Evidence Required For Registration
The burden of proof lies with the person seeking the registration, the applicant has to properly prove that the land satisfies all four parts of the criterion for registration as a village green namely that the land has been used by:
a significant number of the inhabitants of any locality or neighbourhood;
for lawful sports and pastimes;
as of right;
for not less than twenty years.
If any one part cannot be satisfied then the application will fail.
The meaning of the words “local inhabitants” is not defined in the 1965 Act or the 1969 Regulations. The applicant is required to show the recreational use of the land is predominantly, but not exclusively, by people who live in that locality. However, although use by persons other than local inhabitants will not prevent the recognition of a right for local inhabitants, a right cannot be claimed for the public at large for the purposes of a village green.
Lawful sports and pastimes
The types of activity that would constitute “lawful sports and pastimes” include formal sports and organised events such as football, cricket, fetes and bonfires. In addition, informal modern activities such as walking the dog, strolling, birdwatching, kite flying or just sitting and idling have now been accepted as being as relevant as the more traditional ones. However, it must be an activity that could properly be called a sport or pastime (i.e. walking along a path to get from A to B would not in itself amount to a sport or pastime). The applicant will need to provide evidence of an established pattern of recreational use and the use should not be trivial or sporadic.
As of right
For use to be as of right the applicant must show that the recreational use of the land by local people has been without force, without secrecy, and without permission.
Without force: there must be unrestricted access for the entire twenty year period. If access is obtained by climbing over or breaking down fences and tolerated only in so far as the landowner could not prevent such access then the use is not as of right.
Without secrecy: the use must not be exercised in secret but carried out openly. If the use takes place only at night under cover of darkness then the use is not as of right.

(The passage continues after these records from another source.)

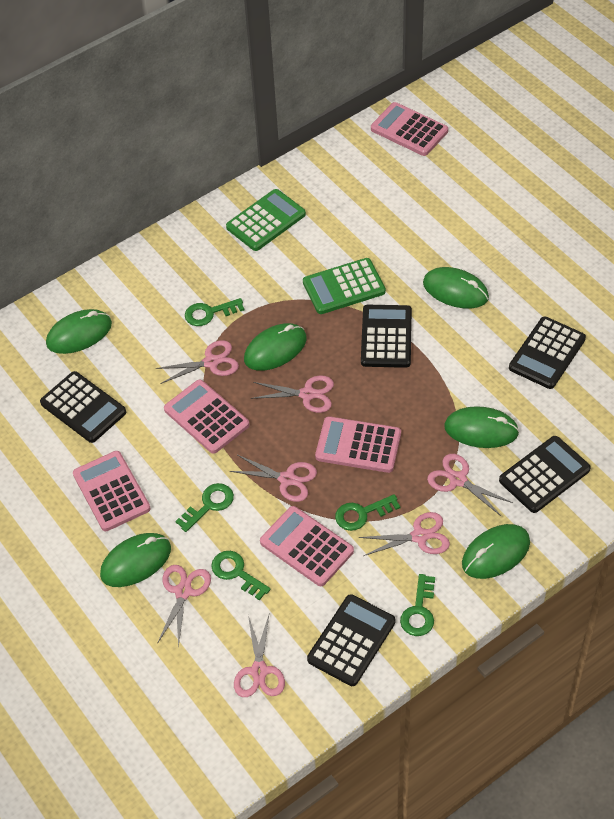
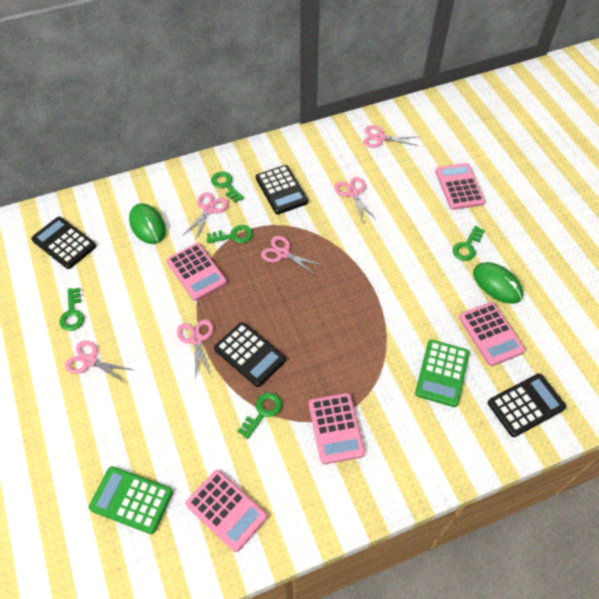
black calculator: 5 -> 4
green mouse: 6 -> 2
pink scissors: 7 -> 6

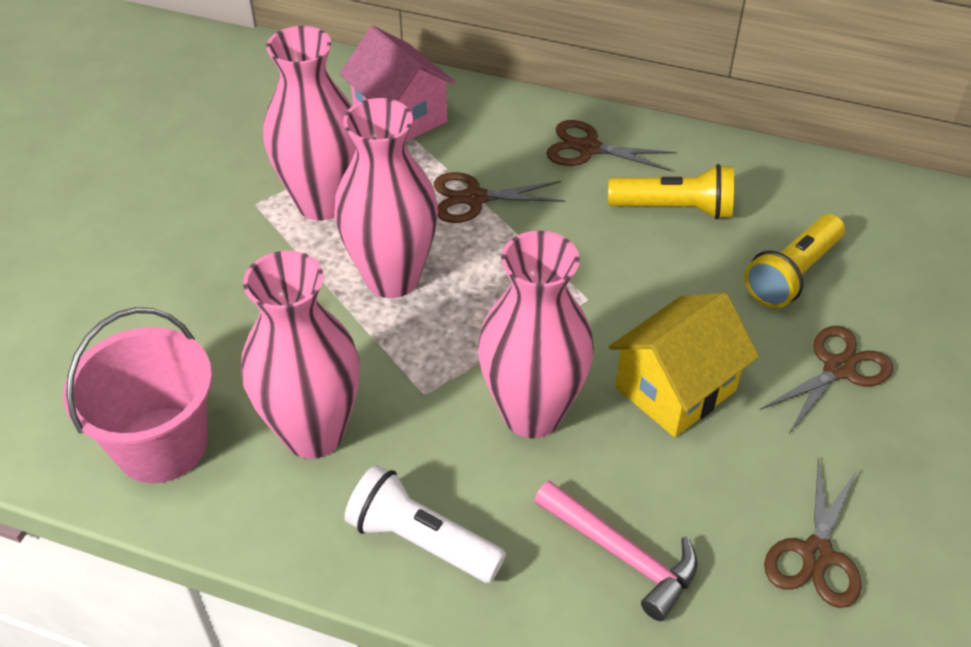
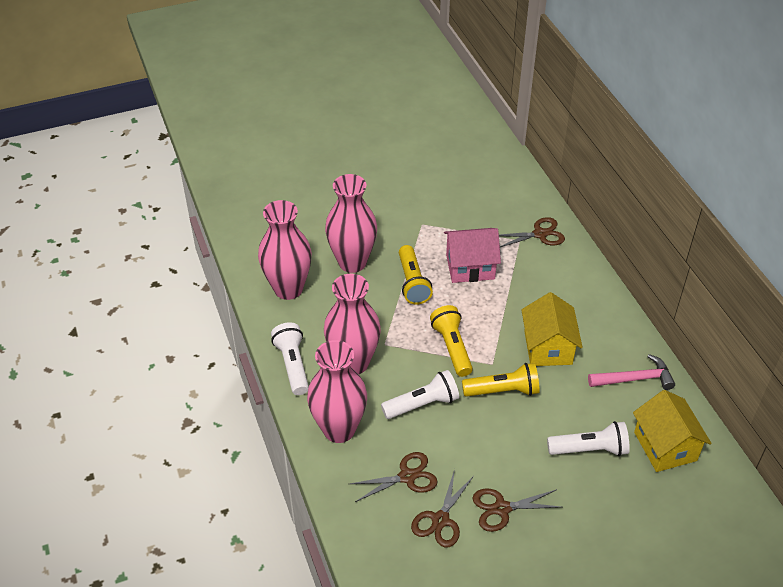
pink bucket: 1 -> 0
white flashlight: 1 -> 3
yellow flashlight: 2 -> 3
yellow house: 1 -> 2

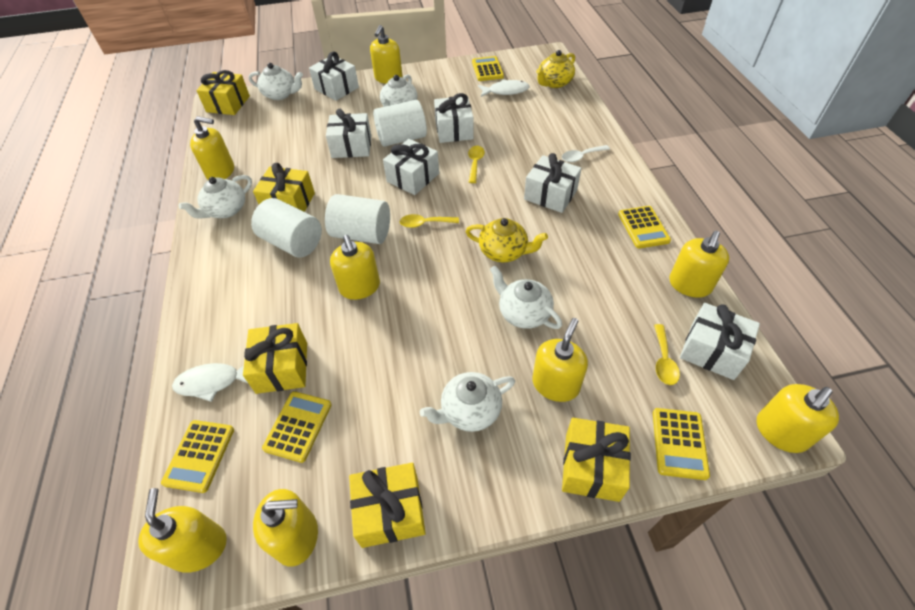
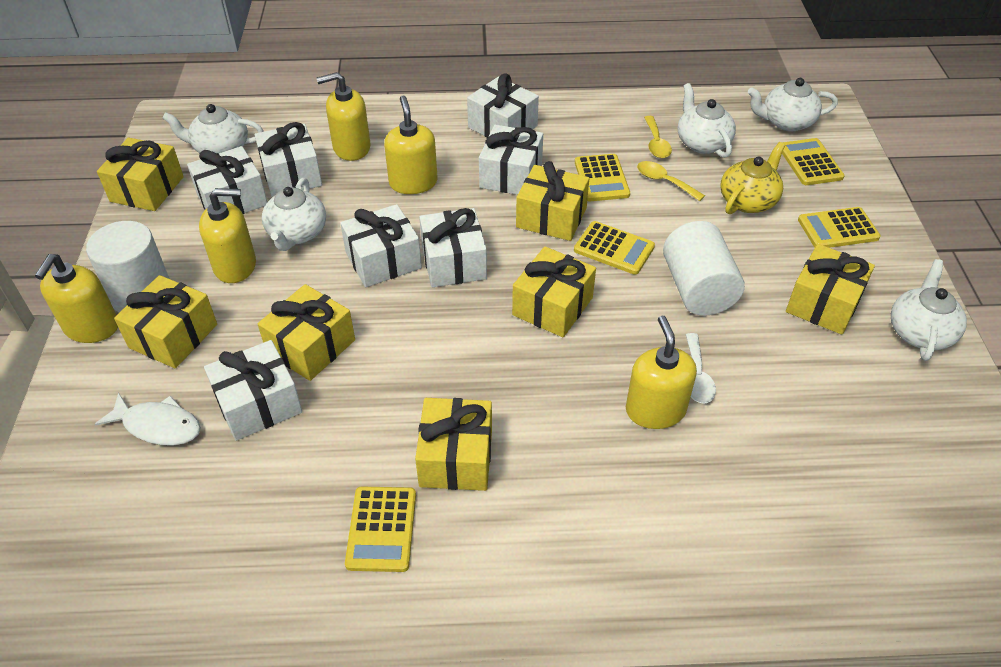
white cylinder: 3 -> 2
white fish: 2 -> 1
white gift: 6 -> 7
yellow gift: 5 -> 7
yellow soap dispenser: 8 -> 5
yellow spoon: 3 -> 2
yellow teapot: 2 -> 1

Without permission: The use must be without the permission of the owner. If the owner merely does nothing to prevent the use of the land for recreational activities, even if he knows about the activities, his toleration would not be sufficient to imply he had given permission for such use.
Not less than twenty years
The use for lawful sports and pastimes must have occurred for at least twenty years. Any evidence that the use has been interrupted, or the land has not been available for such use during the required twenty year period will destroy the claim.
To download the Application Form, please click here (PDF, 67KB, 9 pages)
To download the Guidance Notes, please click here (PDF, 139KB, 15 pages
Although a letter from the land users is acceptable, it would be more helpful to the council if you used the evidence questionnaire as these ask for information pertinent to the evidence needed.
It is strongly recommended that you use the services of a good solicitor to ensure your application is correct, and you must make a statutory declaration, confirming the truth of the evidence given in your application, before a justice of the peace, practising solicitor, commissioner for oaths or notary public.
Registering your own land as a village green
The legislation allows for a landowner to submit their own application for their own land. They would have to prove they own the land but they do not have to prove the 4 criteria regarding access, local use, 20 year use or lawful pastimes. If there is no counter claim to the land ownership then this should be a straightforward process. But you do have to first obtain the consent of any lease or charge holder of the land, such as a tenant, or a mortgagee. You must provide evidence that any ‘relevant leaseholder’, and the proprietor of any ‘relevant charge’ over the land, consent to the application.